Occipital, a company that has been getting lots of attention for their iPhone application “360 Panorama” that utilizes the built in gyroscope and camera inside Apple’s Jesus Phone to make taking panorama images easier, has discovered that the Safari browser, as of version 4.2 of iOS, supports reading information from the gyroscope. The headline used by The Next Web when announcing the discovery “Hidden Safari Mobile feature reveals augmented reality capability” is a bit misleading since augmented reality implies that in addition to the gyroscope, the camera and compass are also put to use.

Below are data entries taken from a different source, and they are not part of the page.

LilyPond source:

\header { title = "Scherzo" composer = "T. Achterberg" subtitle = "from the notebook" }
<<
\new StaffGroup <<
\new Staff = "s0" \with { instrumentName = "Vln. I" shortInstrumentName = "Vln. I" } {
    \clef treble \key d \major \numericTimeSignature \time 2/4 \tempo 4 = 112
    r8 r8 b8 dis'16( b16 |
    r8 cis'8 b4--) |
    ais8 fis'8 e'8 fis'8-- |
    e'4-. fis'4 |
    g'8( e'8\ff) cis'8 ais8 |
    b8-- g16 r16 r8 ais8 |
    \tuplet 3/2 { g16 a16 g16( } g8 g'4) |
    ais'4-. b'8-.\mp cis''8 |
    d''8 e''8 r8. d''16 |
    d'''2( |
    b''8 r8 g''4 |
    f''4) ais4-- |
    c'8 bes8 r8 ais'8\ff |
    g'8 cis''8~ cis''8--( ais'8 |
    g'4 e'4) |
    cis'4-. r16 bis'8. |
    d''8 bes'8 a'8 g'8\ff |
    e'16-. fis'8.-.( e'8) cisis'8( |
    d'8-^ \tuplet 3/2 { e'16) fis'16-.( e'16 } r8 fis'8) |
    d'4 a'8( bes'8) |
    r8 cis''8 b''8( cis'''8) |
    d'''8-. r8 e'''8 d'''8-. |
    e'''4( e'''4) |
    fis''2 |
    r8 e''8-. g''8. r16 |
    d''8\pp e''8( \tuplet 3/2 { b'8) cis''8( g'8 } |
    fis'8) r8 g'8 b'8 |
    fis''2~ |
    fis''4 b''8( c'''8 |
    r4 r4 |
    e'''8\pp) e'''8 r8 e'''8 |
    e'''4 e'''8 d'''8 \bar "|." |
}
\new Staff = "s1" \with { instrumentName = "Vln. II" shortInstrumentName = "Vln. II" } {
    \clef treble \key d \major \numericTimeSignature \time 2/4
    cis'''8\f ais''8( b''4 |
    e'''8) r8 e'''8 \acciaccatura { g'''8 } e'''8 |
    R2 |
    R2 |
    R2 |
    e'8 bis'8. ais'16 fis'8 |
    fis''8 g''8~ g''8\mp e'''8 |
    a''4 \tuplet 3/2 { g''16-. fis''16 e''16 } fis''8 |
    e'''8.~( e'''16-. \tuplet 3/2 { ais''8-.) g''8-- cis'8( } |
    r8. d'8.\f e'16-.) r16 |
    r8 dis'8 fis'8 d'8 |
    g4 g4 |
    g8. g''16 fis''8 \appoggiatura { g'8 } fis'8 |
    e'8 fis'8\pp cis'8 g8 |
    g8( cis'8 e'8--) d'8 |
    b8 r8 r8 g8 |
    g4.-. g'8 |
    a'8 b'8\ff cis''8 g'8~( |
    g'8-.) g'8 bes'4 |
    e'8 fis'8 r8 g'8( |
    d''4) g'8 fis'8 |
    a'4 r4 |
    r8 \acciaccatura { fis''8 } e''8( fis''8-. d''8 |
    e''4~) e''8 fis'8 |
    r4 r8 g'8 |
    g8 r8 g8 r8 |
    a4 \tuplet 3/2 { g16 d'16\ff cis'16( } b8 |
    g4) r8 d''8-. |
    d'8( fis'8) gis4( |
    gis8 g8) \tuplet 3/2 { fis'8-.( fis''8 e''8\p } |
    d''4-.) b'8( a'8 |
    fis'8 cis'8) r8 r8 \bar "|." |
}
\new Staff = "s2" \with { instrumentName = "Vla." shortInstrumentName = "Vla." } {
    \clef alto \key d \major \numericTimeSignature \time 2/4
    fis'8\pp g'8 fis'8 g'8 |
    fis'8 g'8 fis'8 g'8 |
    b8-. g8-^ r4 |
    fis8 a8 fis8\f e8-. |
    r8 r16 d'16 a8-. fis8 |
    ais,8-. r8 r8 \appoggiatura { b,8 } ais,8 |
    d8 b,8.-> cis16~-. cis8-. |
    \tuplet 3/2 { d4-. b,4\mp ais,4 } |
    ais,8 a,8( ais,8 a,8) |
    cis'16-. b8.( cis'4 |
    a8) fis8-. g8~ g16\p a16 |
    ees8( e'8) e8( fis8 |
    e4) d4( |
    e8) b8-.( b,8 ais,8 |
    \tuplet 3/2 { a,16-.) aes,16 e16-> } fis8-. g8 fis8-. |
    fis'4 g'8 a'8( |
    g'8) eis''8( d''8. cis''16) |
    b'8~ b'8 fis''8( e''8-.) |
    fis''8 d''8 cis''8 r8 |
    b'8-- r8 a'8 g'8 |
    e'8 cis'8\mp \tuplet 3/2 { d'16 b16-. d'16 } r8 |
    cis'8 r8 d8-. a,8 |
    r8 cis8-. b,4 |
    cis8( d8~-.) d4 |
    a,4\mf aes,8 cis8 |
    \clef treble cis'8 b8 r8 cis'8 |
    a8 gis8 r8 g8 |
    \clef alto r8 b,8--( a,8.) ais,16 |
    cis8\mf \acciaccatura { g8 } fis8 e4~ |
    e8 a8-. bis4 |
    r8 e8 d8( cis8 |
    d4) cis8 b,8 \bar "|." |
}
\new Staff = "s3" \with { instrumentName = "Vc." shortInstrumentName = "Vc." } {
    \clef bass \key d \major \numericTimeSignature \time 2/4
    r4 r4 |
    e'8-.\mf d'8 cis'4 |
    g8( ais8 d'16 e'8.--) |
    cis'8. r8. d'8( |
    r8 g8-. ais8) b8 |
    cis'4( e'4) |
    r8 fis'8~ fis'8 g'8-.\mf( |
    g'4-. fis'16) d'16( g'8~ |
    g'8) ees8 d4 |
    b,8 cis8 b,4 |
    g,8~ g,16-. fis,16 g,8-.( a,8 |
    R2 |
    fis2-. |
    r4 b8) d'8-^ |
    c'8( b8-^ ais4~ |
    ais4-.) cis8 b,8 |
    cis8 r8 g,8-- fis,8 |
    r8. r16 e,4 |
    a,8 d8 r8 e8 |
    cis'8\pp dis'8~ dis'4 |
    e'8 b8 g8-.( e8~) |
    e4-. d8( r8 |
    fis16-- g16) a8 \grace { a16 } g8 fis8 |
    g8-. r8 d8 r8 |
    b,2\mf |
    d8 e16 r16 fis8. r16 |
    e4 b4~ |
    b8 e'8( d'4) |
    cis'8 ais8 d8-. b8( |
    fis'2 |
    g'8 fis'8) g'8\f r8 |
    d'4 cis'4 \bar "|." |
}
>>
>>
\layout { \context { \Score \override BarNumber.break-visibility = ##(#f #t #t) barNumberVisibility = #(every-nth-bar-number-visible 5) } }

This new found feature shows that Apple is not only working relentlessly to make the best mobile smartphone platform, and then with App Store one of the finest distribution methods ever to be conceived, but that they also care about web applications and fully expect the browser to house the same rich types of applications that would otherwise be written in native code.
The current battle between whether to build a mobile application, if so then for which platform(s), or rather write a mobile website and test it against multiple browsers, is one that will change the smartphone landscape during the next few years. RIM snatched up a browser company to compete with Apple, Nokia announced that they’ll be decoupling the browser currently bundled into the Symbian operating system so that they can issues updates to it on a more frequent basis, Microsoft is working tirelessly to promote how much they love HTML5, and both Opera and Mozilla continue to release their browsers for multiple platforms citing that consumer choice is critical for the future of the web.
Who will “win”? We will, with both faster browsers and wider access to the services we love to use more platforms than ever thought possible. It’s going to take a few years, and a lot of kicking and screaming from web designers, but it’ll happen.